Circumstellar water vapour in M-type AGB stars: Radiative transfer models, abundances and predictions for HIFI

TL;DR

This study uses radiative transfer models to determine water vapor abundances in M-type AGB stars' envelopes and predicts spectral line emissions for the Herschel/HIFI mission, revealing high water abundance in most sources.

Contribution

It provides detailed abundance estimates and spectral line predictions for circumstellar water vapor in M-type AGB stars using advanced radiative transfer modeling.

Findings

Ortho-H2O abundances range from 1e-4 to 1.5e-3 relative to H2.

WX Psc has a significantly lower H2O abundance of 2e-6.

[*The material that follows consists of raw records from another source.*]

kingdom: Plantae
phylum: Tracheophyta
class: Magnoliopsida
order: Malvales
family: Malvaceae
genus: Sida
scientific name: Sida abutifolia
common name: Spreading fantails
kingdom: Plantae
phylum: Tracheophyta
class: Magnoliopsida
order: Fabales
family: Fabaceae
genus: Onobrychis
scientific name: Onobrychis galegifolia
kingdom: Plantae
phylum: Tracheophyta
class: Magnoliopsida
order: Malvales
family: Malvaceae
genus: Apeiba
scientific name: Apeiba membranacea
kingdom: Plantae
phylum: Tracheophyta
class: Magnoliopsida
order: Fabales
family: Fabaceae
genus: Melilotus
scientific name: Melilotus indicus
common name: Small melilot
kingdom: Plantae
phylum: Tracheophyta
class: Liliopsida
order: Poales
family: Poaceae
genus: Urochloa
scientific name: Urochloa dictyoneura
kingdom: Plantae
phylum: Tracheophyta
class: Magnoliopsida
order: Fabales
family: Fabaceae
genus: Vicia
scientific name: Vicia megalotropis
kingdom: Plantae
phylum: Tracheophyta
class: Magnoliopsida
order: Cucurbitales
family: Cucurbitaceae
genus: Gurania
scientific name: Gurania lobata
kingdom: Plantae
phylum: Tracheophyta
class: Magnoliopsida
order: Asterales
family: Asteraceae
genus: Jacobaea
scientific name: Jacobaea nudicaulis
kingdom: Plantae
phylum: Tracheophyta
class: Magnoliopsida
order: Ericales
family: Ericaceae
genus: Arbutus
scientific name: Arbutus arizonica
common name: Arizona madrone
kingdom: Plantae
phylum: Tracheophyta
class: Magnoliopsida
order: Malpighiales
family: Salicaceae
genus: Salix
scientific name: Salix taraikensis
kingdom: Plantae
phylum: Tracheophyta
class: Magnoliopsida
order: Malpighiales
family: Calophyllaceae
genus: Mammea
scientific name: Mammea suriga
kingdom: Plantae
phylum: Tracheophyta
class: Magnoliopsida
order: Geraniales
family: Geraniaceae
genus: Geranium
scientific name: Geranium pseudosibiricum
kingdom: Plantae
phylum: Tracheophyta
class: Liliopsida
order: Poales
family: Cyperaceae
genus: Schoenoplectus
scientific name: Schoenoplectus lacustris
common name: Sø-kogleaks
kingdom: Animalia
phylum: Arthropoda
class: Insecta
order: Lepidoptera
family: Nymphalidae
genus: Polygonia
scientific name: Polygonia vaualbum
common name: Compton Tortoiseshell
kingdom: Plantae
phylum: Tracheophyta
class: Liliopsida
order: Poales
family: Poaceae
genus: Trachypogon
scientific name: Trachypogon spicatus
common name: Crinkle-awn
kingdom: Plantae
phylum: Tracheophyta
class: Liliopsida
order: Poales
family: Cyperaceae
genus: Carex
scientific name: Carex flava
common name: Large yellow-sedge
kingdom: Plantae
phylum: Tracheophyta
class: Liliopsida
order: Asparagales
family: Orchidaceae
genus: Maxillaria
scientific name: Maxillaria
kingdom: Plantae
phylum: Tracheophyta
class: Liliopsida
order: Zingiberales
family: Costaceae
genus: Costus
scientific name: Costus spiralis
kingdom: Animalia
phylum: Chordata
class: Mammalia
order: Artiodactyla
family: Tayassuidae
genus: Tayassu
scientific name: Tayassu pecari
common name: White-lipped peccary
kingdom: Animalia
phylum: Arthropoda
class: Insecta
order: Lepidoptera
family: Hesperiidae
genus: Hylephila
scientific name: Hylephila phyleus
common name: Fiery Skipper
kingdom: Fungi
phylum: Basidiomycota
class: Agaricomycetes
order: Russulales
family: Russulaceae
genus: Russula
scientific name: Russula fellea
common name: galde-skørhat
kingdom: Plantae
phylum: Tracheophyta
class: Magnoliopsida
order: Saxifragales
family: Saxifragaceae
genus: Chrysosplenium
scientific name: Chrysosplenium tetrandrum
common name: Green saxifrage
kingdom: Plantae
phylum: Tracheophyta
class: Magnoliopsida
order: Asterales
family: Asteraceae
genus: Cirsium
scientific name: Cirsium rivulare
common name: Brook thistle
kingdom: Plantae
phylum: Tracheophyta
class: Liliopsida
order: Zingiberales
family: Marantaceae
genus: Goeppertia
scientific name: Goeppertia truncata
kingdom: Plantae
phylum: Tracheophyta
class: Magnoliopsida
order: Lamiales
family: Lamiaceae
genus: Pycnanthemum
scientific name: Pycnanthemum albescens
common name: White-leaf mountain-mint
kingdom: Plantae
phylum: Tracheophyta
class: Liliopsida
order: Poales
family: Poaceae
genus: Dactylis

Predicted H2O spectral lines for Herschel/HIFI are provided.

Abstract

Aims: By performing a detailed radiative transfer analysis, we determine fractional abundances of circumstellar H2O in the envelopes around six M-type asymptotic giant branch stars. The models are also used to predict H2O spectral line emission for the upcoming Herschel/HIFI mission. Methods: We use Infrared space observatory long wavelength spectrometer spectra to constrain the circumstellar fractional abundance distribution of ortho-H2O, using a non-local thermal equilibrium, and non-local, radiative transfer code based on the accelerated lambda iteration formalism. The mass-loss rates and kinetic temperature structures for the sample stars are determined through radiative transfer modelling of CO line emission based on the Monte-Carlo method. The density and temperature profiles of the circumstellar dust grains are determined through spectral energy distribution modelling using the publicly available code Dusty. Results: The determined ortho-H2O abundances lie between 1e-4 and 1.5e-3 relative to H2, with the exception of WX Psc, which has a much lower estimated ortho-H2O abundance of only 2e-6, possibly indicating H_2O adsorption onto dust grains or recent mass-loss-rate modulations. The estimated abundances are uncertain by, at best, a factor of a few. Conclusions: The high water abundance found for the majority of the sources suggests that either the `normal' chemical processes are very effective in producing H2O, or else non-local thermal equilibrium atmospheric chemistry, grain surface reactions, or a release of H_2O (e.g. from icy bodies like Kuiper belt objects) play a role. We provide predictions for ortho-H2O lines in the spectral window of Herschel/HIFI.